Retype the Kinesis collector options below, starting at "Kinesis collector options" and ending at "the kinesis streams.".

▶ Document:

►

Kinesis collector options

parameter	description
`collector.streams.good`	Required. Name of the output kinesis stream for successfully collected events.
`collector.streams.bad`	Required. Name of the output kinesis stream for http requests which could not be written to the good stream. For example, if the event size exceeds the kinesis limit of 1MB.
`collector.streams.useIpAddressAsPartitionKey`	Optional. Default: `false`. Whether to use the user's IP address as the kinesis partition key.
`collector.streams.{good,bad}.region`	Optional. Default: `eu-central-1`. AWS region of the kinesis streams.
`collector.streams.{good,bad}.customEndpoint`	Optional. Override aws kinesis endpoint. Can be helpful when using localstack for testing.
`collector.streams.{good,bad}.threadPoolSize`	Optional. Default: `10`. Thread pool size used by the collector sink for asynchronous operations.
`collector.streams.{good,bad}.sqsMaxBytes`	Optional. Set to the name of a SQS topic to enable buffering of good output events. When messages cannot be sent to Kinesis, (e.g. because of exceeding api limits) then they get sent to SQS as a fallback. Helpful for smoothing over traffic spikes.
`collector.streams.good.sqsGoodBuffer`	Optional. Set to the name of a SQS topic to enable buffering of good output events. When messages cannot be sent to Kinesis, (e.g. because of exceeding api limits) then they get sent to SQS as a fallback. Helpful for smoothing over traffic spikes.
`collector.streams.bad.sqsBadBuffer`	Optional. Like the `sqsGoodBuffer` but for failed events.
`collector.streams.{good,bad}.aws.accessKey`	Required. Set to `default` to use the default provider chain; set to `iam` to use AWS IAM roles; or set to `env` to use `AWS_ACCESS_KEY_ID` environment variable.
`collector.streams.{good,bad}.aws.secretKey`	Required. Set to `default` to use the default provider chain; set to `iam` to use AWS IAM roles; or set to `env` to use `AWS_SECRET_ACCESS_KEY` environment variable.
`collector.streams.{good,bad}.maxBytes` (since 2.9.0)	Optional. Default: `1000000` (1 MB). Maximum number of bytes that a single record can contain. If a record is bigger, a size violation bad row is emitted instead. If SQS buffer is activated, `sqsMaxBytes` is used instead.

◄

▶ Listed entries:

►

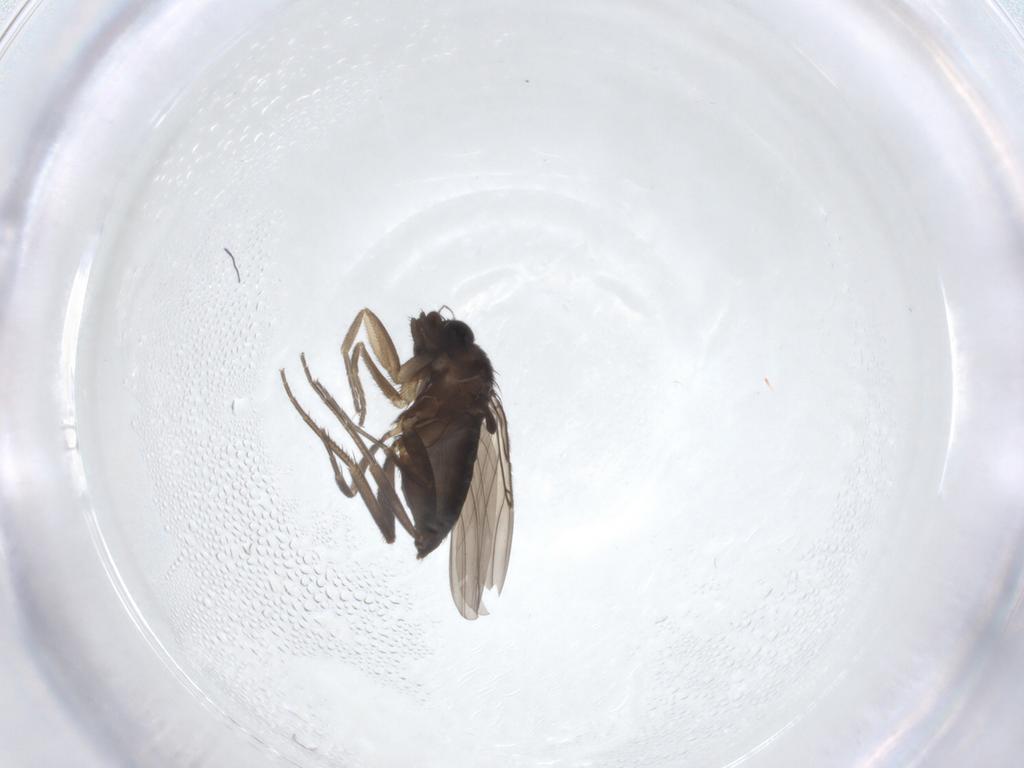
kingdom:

◄
►

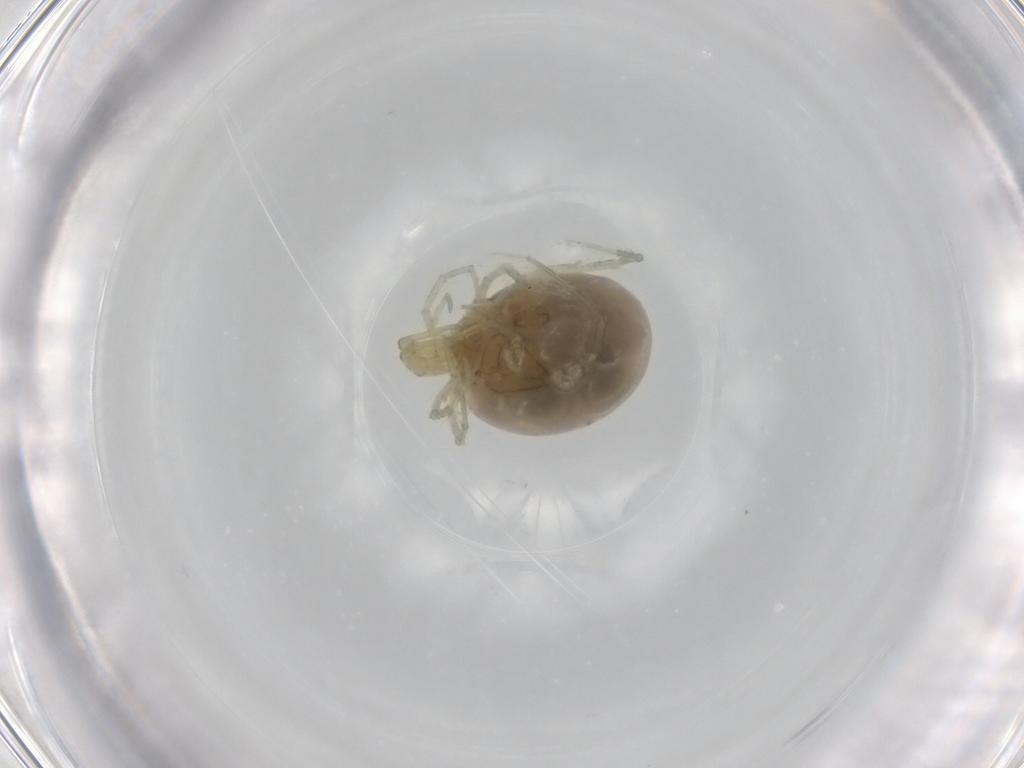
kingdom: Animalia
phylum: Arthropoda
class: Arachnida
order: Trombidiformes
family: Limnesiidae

◄

▶ Reply to the exercise:
Kinesis collector options

parameter	description
`collector.streams.good`	Required. Name of the output kinesis stream for successfully collected events.
`collector.streams.bad`	Required. Name of the output kinesis stream for http requests which could not be written to the good stream. For example, if the event size exceeds the kinesis limit of 1MB.
`collector.streams.useIpAddressAsPartitionKey`	Optional. Default: `false`. Whether to use the user's IP address as the kinesis partition key.
`collector.streams.{good,bad}.region`	Optional. Default: `eu-central-1`. AWS region of the kinesis streams.